● **TASK DESCRIPTION**:
Extract the data exactly, missing nothing.

● **GIVEN MATERIAL**:

*-*-*

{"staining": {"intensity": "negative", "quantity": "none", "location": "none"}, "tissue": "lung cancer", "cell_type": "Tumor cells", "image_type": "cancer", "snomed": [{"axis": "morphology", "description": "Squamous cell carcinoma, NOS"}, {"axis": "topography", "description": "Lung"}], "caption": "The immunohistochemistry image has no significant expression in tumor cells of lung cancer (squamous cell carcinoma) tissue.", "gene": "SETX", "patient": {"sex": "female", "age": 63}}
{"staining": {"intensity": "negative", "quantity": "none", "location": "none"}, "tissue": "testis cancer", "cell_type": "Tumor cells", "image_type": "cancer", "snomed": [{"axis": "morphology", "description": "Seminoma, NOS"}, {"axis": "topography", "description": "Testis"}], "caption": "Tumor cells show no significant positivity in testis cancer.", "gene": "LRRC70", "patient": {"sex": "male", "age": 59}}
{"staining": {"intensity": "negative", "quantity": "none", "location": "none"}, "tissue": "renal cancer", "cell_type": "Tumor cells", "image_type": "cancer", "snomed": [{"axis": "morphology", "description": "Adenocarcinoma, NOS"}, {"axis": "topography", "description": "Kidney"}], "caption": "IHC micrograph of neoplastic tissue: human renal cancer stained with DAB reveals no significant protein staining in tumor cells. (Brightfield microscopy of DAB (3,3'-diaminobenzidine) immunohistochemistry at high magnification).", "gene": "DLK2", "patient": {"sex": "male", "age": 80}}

*-*-*

● **EXPECTED ANSWER**:
{"staining": {"intensity": "negative", "quantity": "none", "location": "none"}, "tissue": "lung cancer", "cell_type": "Tumor cells", "image_type": "cancer", "snomed": [{"axis": "morphology", "description": "Squamous cell carcinoma, NOS"}, {"axis": "topography", "description": "Lung"}], "caption": "The immunohistochemistry image has no significant expression in tumor cells of lung cancer (squamous cell carcinoma) tissue.", "gene": "SETX", "patient": {"sex": "female", "age": 63}}
{"staining": {"intensity": "negative", "quantity": "none", "location": "none"}, "tissue": "testis cancer", "cell_type": "Tumor cells", "image_type": "cancer", "snomed": [{"axis": "morphology", "description": "Seminoma, NOS"}, {"axis": "topography", "description": "Testis"}], "caption": "Tumor cells show no significant positivity in testis cancer.", "gene": "LRRC70", "patient": {"sex": "male", "age": 59}}
{"staining": {"intensity": "negative", "quantity": "none", "location": "none"}, "tissue": "renal cancer", "cell_type": "Tumor cells", "image_type": "cancer", "snomed": [{"axis": "morphology", "description": "Adenocarcinoma, NOS"}, {"axis": "topography", "description": "Kidney"}], "caption": "IHC micrograph of neoplastic tissue: human renal cancer stained with DAB reveals no significant protein staining in tumor cells. (Brightfield microscopy of DAB (3,3'-diaminobenzidine) immunohistochemistry at high magnification).", "gene": "DLK2", "patient": {"sex": "male", "age": 80}}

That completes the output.